Problems to solve>
(A) In the Hive mailing-list thread, which partitioner does MapReduce use by default?
(B) In the Hive mailing-list thread, why might the keys that have no values in the table all be processed by the same reducer? Answer in one to three sentences.

Source extract>
◆ ◆ ◆ ◆
On 24 Jan 2013, at 20:39, bejoy...@yahoo.com wrote:
> Hi David,
>
> The default partitioner used in map reduce is the hash partitioner. So
> based on your keys they are send to a particular reducer.
>
> May be in your current data set, the keys that have no values in table
> are all falling in the same hash bucket and hence being processed by
> the same reducer.
Really not the case, no, so it doesn't make any sort of sense to me :\
At this point I am starting to think the only way to figure it out is to
set or add debugging at the reducer level. I hoped I could avoid it,
alas...
> If you are noticing a skew on a particular reducer, sometimes a
> simple work around like increasing the no of reducers explicitly might
> help you get pass the hurdle.
Yes, that seemed to work in some cases, but is not very handy: it's
hard to tell my users 'try setting a different number of reducers when
your query is stuck' ;-)
> Also please ensure you have enabled skew join optimization.
Didn't have much success with this, but maybe my version of hive is a
bit old.
So to emulate a LEFT OUTER JOIN I had to do something really horrible:
JOIN (
-- TABLE B is the joined table
SELECT key, value FROM TABLE B
UNION ALL
-- TABLE A has all the unique ids
SELECT key, '' FROM TABLE A
) AS SUB
and then use a count -1 to get a count of non-null rows, etc. At least
it does work with no slowdowns, but I mean, yuk!
It's the best I could come up with so far, so if I could fully understand
the root cause of the problem, that would be much better. I guess I'll
dig in a bit deeper then.
Thanks a lot!
David
>
> Regards
> Bejoy KS
>
> Sent from remote device, Please excuse typos
>
> -----Original Message-----
> From: "David Morel" <dmore...@gmail.com>
> Date: Thu, 24 Jan 2013 18:39:56
> To: <user@hive.apache.org>; <bejoy...@yahoo.com>
> Reply-To: user@hive.apache.org
> Subject: Re: An explanation of LEFT OUTER JOIN and NULL values
>
> On 24 Jan 2013, at 18:16, bejoy...@yahoo.com wrote:
>
>> Hi David
>>
>> An explain extended would give you the exact pointer.
>>
>> From my understanding, this is how it could work.
>>
>> You have two tables then two different map reduce job would be
>> processing those. Based on the join keys, combination of corresponding
>> columns would be chosen as key from mapper1 and mapper2. So if the
>> combination of columns having the same value those records from two
>> set of mappers would go into the same reducer.
>>
>> On the reducer if there is a corresponding value for a key from table
>> 1 to table 2/mapper 2 that value would be populated. If no val for
>> mapper 2 then those columns from table 2 are made null.
◆ ◆ ◆ ◆
Supplied records>
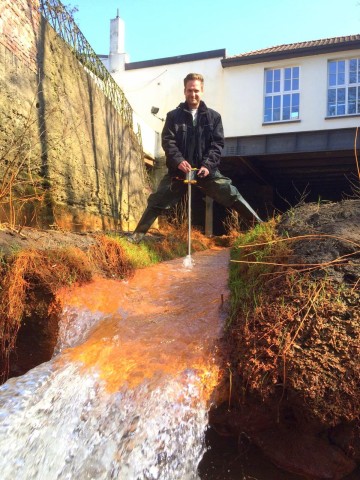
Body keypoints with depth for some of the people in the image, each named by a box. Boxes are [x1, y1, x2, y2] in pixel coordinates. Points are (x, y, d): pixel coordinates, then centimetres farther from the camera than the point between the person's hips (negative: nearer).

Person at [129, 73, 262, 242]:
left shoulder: (213, 116, 9)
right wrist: (178, 160, -21)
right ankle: (137, 235, 10)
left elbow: (217, 143, 1)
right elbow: (167, 141, -3)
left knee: (233, 196, -6)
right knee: (157, 202, -2)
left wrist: (208, 165, -16)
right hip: (178, 170, 0)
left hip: (206, 169, 0)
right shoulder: (173, 116, 7)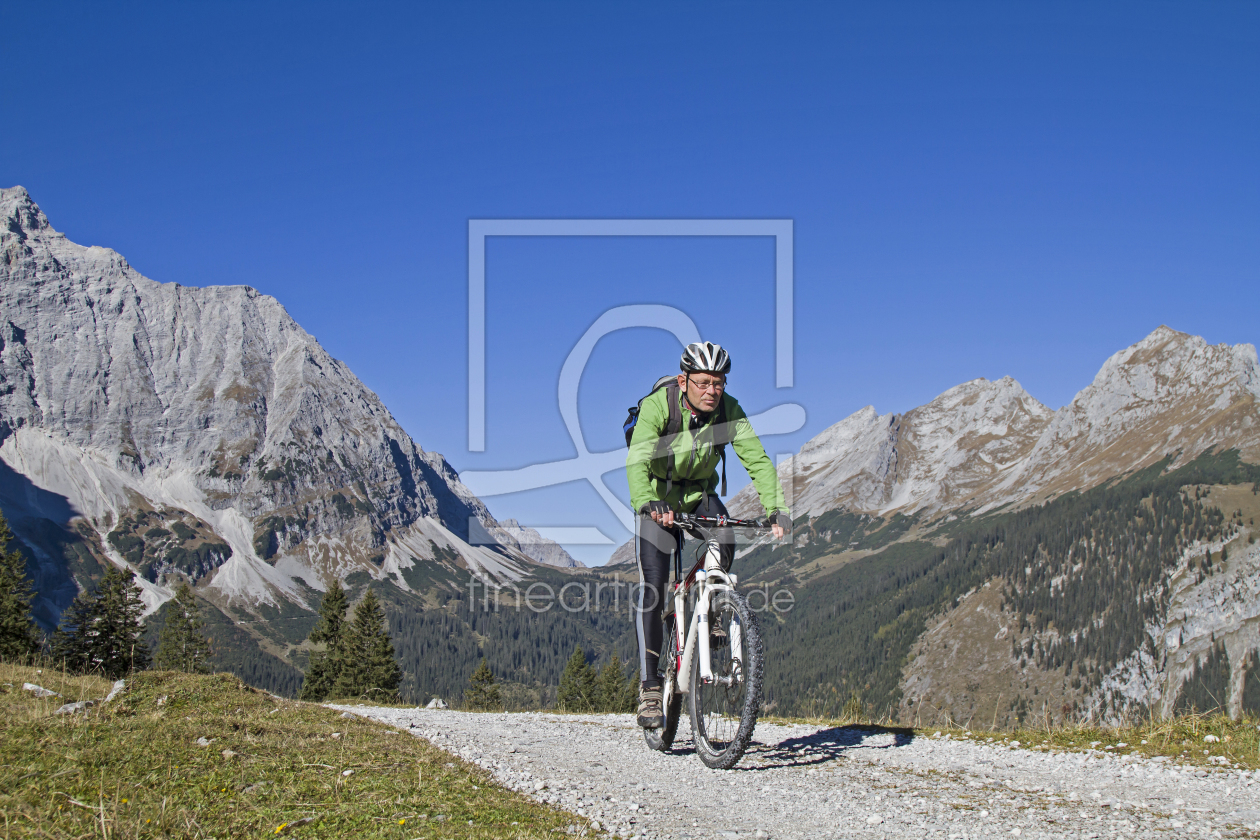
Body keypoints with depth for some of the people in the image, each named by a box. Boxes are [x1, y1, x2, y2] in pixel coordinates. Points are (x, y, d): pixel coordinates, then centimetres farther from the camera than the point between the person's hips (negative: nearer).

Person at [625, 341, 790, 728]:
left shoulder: (729, 411, -18)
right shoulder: (657, 405, -27)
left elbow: (758, 460, -23)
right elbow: (637, 461, -40)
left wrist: (776, 509, -38)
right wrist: (649, 504, -58)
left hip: (700, 494, 3)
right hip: (658, 496, -3)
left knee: (725, 541, -29)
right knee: (652, 588, -13)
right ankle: (649, 688, -8)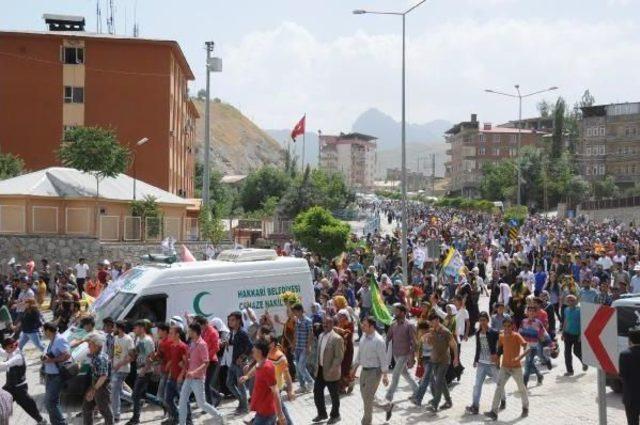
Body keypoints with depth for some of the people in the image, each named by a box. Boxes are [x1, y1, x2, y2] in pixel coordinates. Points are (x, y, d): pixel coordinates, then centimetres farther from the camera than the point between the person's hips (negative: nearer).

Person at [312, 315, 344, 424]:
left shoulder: (337, 338, -18)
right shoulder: (321, 336, 7)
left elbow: (339, 357, -20)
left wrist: (332, 369, -25)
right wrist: (317, 365, 11)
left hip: (331, 373, -7)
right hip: (320, 370, 7)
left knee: (333, 395, 9)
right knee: (317, 392, 13)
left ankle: (335, 416, 27)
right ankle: (322, 414, 31)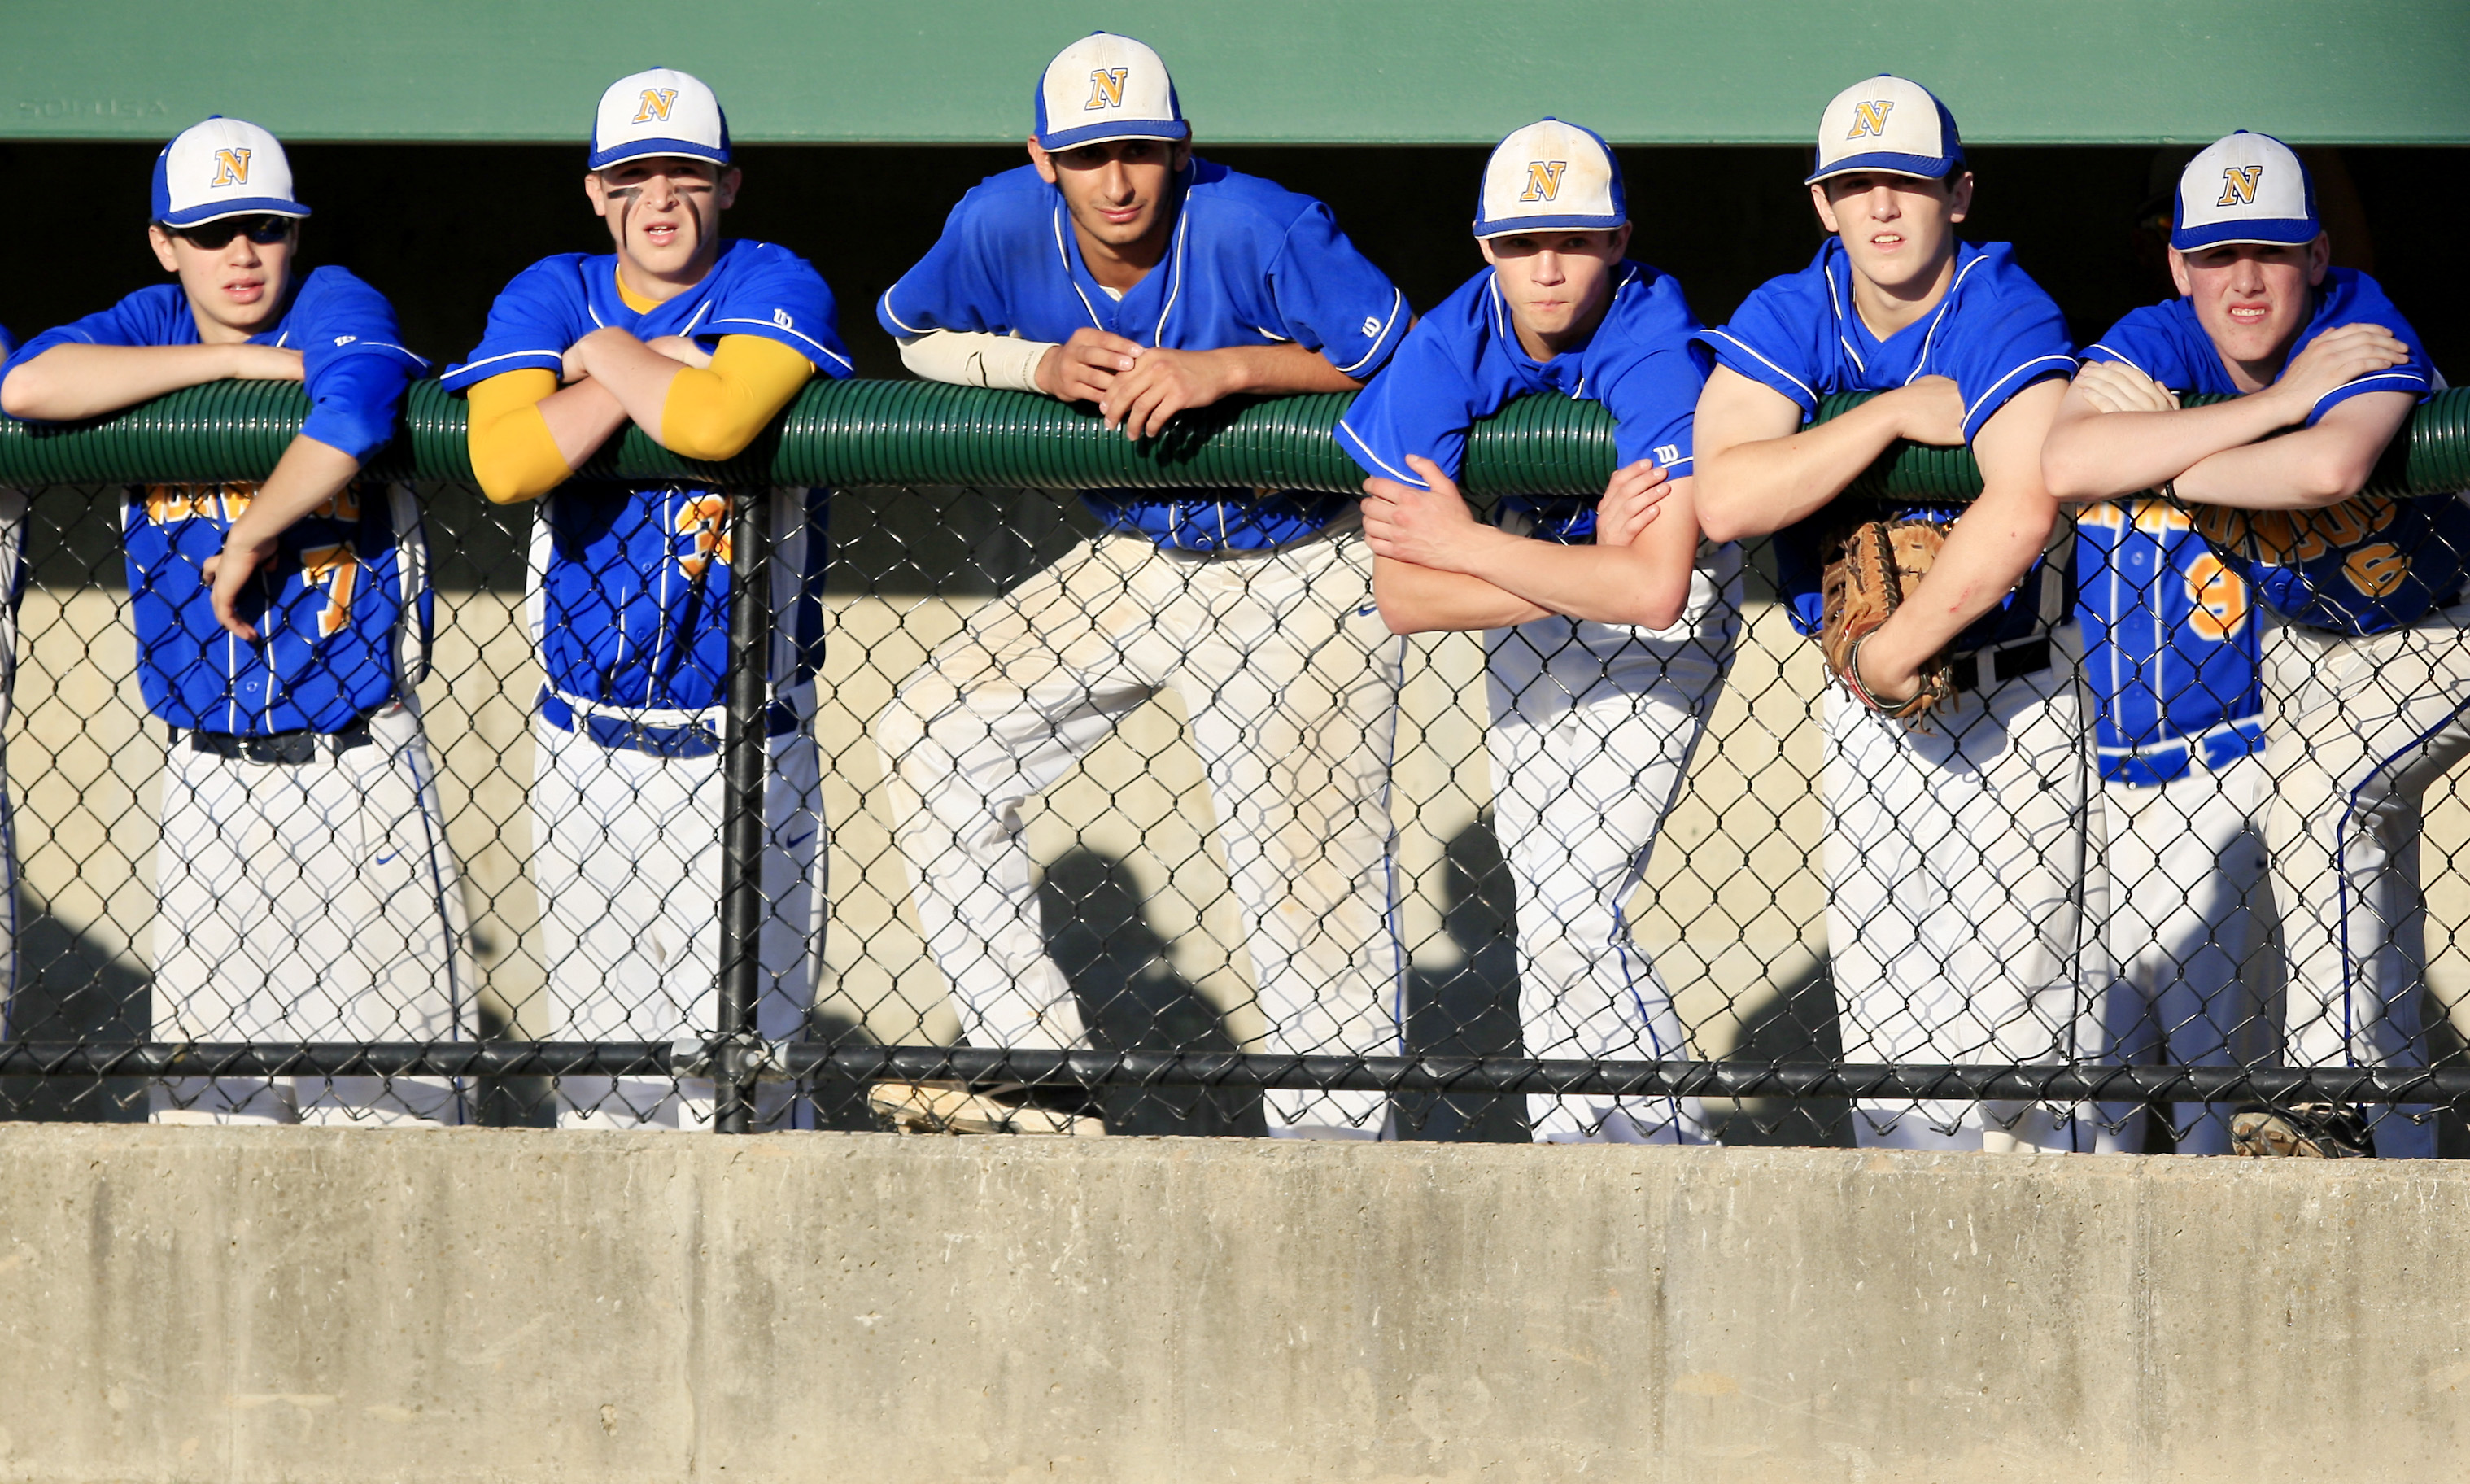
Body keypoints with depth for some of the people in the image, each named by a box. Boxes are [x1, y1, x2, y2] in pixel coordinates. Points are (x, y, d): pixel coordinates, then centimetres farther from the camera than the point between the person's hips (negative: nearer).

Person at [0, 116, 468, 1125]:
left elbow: (352, 420, -29)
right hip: (208, 777, 4)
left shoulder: (338, 309, -5)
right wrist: (248, 361, -16)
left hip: (355, 768, -4)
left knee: (387, 1080, -4)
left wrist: (246, 544, -18)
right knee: (204, 1091, 5)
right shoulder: (152, 327, 5)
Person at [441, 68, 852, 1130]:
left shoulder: (773, 288, -4)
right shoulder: (550, 297, 5)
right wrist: (658, 365, -15)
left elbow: (718, 421, -27)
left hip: (746, 758, -3)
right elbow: (504, 465, -15)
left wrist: (608, 354, -9)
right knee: (601, 1068, 6)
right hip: (587, 753, 3)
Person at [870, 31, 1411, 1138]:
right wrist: (1044, 366, -15)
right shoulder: (1003, 226, -13)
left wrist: (1221, 370, -32)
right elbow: (917, 335, 5)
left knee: (1309, 871, -7)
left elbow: (1396, 356, -22)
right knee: (935, 737, -2)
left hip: (1305, 579, -5)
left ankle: (1335, 1147, 6)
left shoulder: (1252, 230, -26)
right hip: (1133, 566, 6)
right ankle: (1032, 1075, 0)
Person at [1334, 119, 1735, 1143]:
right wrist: (1592, 565, -34)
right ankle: (1577, 1138, 31)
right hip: (1521, 602, 5)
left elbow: (1654, 589, -44)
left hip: (1667, 612, -5)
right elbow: (1401, 595, -27)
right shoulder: (1446, 350, -23)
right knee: (1544, 893, 15)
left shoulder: (1657, 355, -34)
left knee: (1571, 901, -15)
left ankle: (1668, 1141, 0)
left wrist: (1462, 545, -34)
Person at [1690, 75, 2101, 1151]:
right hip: (1860, 698, 4)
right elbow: (1722, 499, -20)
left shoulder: (2006, 315, -16)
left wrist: (1894, 652, -26)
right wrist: (1894, 415, -23)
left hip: (2013, 694, -4)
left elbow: (2023, 509, -32)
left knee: (2009, 1007, -8)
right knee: (1882, 1012, 5)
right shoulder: (1788, 318, -3)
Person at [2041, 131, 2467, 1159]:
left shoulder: (2365, 334, -32)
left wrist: (2160, 469, -38)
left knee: (2323, 804, -25)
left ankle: (2336, 1091, -20)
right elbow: (2066, 464, -39)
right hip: (2304, 647, 6)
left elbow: (2330, 468, -55)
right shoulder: (2157, 344, -18)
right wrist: (2276, 402, -38)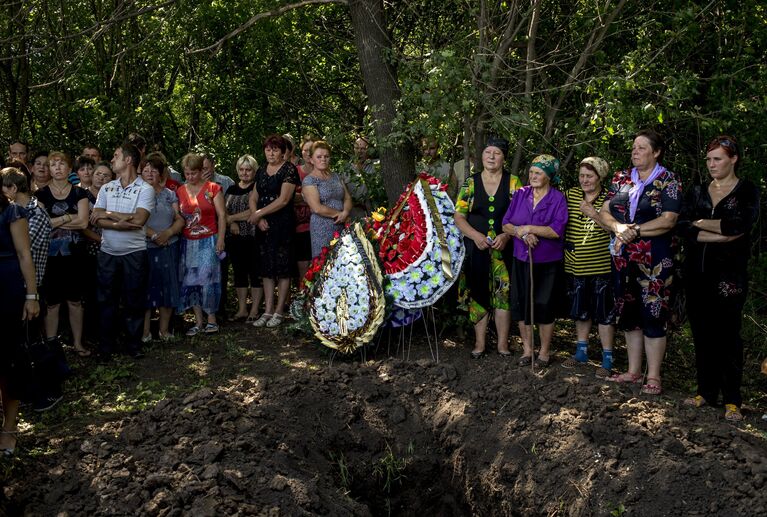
◆ ◆ ◆ ◆
Completed exercise>
(A) The hash partitioner.

(B) MapReduce uses the hash partitioner by default, and it sends records to a particular reducer based on their keys. In the current data set, the keys with no values in the table may all fall into the same hash bucket, so one reducer handles them all.